The authorities in Malta are failing to regularly use the powers provided by a Council of Europe convention which allows measures to monitor banking operations as investigation into possible money laundering activities, a report has found.
A Council of Europe monitoring review looking into how individual countries are using the Convention on Laundering, Search, Seizure and Confiscation of the Proceeds from Crime and on the Financing of Terrorism, has called on the Maltese authorities to further raise awareness of the practical possibilities for law enforcement through these powers.
It pointed out that a previous follow-up report had confirmed that between 2015 and 2018, the Maltese courts did not issue any monitoring orders. “Therefore, Malta is invited to apply monitoring measures more frequently and develop cases on its implementation,” the review added.
Article 7 of the convention has introduced powers to make available or seize bank, financial or commercial records for assistance in actions for freezing, seizure or confiscation.
In particular, Article 7 paragraph 1 provides that “each party shall adopt such legislative and other measures as may be necessary to empower its courts or other competent authorities to order that bank, financial or commercial records be made available or be seized in order to carry out its actions”.
It also clearly stipulates that a party shall not decline to act under the provisions of this article on grounds of bank secrecy.
Malta is one of 34 countries that signed this convention and the review suggests that, overall, Malta is applying only part of this particular Article in the convention.
Malta falls under a list of countries where the requirements set in the convention are, in general, implemented but notes that the scope of these provisions differs significantly between each State.
The aim of the report is to seek to establish which States have successfully made use of this power laid out in the convention. It also seeks to determine the extent to which countries or parties can apply this measure upon request of another State and then communicate the results to the requesting State.
A 2014 assessment report on Malta noted that monitoring of banking operations that are being carried out through one or more identified accounts can be performed based on a monitoring order.
Anti-money laundering laws in Malta enable the Attorney General to request approval by the Criminal Court for a monitoring order in case of suspicion that there is a money laundering offence. Based on such an order, the banks are required to monitor, for a specific period, transactions or banking operations that are being carried out through one or more accounts.

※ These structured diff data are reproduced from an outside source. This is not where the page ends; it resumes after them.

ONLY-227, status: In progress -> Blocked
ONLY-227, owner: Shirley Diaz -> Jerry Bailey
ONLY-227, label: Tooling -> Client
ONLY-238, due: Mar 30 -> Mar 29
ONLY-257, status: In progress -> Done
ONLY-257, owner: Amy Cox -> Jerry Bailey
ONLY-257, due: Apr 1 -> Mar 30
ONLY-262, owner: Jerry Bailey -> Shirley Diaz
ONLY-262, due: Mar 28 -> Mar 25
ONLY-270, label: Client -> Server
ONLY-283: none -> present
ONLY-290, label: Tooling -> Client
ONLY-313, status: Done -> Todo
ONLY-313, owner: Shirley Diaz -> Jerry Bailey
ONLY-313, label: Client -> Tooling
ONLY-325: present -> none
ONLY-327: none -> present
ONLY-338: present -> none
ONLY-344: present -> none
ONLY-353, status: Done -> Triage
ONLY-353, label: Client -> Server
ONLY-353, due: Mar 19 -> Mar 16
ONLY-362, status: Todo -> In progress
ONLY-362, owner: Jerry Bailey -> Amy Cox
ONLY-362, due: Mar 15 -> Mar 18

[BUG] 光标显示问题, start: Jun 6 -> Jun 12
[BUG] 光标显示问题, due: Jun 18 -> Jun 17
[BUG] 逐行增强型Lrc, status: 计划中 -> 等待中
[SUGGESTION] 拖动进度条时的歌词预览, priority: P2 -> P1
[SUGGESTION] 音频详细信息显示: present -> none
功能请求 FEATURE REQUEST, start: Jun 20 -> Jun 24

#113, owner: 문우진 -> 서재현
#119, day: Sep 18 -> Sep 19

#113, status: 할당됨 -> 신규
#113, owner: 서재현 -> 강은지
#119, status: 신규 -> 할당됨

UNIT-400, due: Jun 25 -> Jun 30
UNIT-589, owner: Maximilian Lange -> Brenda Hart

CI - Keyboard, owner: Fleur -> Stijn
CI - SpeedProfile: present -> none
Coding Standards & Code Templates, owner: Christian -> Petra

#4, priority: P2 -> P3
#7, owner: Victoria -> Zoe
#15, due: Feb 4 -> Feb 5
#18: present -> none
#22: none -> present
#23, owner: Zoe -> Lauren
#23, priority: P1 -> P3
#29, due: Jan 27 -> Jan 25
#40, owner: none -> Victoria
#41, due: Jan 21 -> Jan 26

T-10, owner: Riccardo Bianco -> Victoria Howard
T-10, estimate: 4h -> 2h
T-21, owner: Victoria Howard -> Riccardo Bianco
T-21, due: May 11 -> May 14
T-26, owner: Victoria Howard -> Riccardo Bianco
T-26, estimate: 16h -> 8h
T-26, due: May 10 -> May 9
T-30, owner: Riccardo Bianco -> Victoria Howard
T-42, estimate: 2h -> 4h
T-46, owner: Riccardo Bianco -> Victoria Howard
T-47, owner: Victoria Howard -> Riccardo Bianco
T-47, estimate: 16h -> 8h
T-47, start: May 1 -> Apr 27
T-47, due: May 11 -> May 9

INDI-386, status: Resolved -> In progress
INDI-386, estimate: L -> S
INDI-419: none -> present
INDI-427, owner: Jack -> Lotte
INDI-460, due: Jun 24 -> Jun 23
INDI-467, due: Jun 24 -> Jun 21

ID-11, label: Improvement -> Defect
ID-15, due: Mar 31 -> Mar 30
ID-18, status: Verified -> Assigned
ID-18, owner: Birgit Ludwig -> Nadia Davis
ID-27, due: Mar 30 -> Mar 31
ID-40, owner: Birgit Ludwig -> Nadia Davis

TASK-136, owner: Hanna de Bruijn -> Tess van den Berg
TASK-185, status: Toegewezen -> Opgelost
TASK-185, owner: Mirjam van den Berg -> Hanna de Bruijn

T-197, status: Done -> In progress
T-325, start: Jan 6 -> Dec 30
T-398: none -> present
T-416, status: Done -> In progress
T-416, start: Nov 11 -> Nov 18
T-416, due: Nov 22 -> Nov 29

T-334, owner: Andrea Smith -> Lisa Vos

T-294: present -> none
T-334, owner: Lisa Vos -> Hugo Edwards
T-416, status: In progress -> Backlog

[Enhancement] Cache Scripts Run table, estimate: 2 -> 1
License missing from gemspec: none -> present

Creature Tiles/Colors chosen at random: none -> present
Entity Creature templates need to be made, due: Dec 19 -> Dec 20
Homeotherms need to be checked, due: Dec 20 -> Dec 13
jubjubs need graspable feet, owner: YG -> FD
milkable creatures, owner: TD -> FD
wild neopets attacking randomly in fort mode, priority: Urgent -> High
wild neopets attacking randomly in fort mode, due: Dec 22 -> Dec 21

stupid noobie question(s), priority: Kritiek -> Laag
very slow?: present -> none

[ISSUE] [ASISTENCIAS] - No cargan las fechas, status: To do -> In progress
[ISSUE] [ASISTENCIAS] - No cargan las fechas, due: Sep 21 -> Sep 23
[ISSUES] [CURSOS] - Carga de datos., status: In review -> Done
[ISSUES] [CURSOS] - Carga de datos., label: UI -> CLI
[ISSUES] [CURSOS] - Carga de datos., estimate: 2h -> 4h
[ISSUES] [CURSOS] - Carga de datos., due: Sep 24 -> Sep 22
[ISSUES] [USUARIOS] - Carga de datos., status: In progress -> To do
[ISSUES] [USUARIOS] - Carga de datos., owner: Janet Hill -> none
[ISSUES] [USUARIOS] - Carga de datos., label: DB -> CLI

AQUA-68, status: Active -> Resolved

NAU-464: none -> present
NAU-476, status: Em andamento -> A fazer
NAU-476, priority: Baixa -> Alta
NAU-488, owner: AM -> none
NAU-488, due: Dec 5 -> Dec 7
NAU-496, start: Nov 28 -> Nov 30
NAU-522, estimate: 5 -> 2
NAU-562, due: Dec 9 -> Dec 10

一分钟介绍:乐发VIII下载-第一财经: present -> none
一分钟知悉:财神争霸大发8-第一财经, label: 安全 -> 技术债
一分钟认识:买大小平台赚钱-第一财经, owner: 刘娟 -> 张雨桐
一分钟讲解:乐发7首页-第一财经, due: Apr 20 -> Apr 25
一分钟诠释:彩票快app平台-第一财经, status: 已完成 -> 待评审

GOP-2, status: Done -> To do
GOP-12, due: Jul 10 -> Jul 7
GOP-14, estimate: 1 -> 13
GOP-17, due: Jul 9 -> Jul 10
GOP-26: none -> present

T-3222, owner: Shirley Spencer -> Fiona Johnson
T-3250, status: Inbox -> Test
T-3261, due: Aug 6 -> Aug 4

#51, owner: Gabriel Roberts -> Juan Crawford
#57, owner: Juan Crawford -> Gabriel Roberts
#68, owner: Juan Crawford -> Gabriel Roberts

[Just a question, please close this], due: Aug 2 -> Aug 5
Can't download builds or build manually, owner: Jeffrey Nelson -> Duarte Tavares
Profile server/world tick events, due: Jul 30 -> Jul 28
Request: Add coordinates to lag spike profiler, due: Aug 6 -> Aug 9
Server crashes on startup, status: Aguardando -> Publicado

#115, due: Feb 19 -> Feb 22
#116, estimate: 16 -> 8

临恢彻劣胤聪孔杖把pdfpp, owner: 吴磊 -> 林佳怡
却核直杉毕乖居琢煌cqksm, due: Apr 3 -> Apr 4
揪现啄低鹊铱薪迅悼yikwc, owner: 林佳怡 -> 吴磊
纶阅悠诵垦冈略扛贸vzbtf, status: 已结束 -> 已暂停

The accounts monitored can be of a specific suspect, can be suspected of being used in the commission of a criminal offence or can provide information about the offence or about the circumstances of an offence.
The results of the monitoring must be communicated to the persons or authority indicated by the Attorney General and the collated information is transmitted subsequently to the Attorney General.
In its conclusions, the review stated that Malta has enough legal provisions in place to obtain information on account holders but suggested the authorities make more regular use of the powers laid out in the convention.
This review comes at a time when the authorities in Malta are bending over backwards to try and get financial institutions and banking practices in order to avoid Moneyval’s greylisting. Experts have repeatedly warned of the dire consequences should Malta fall into this list of countries.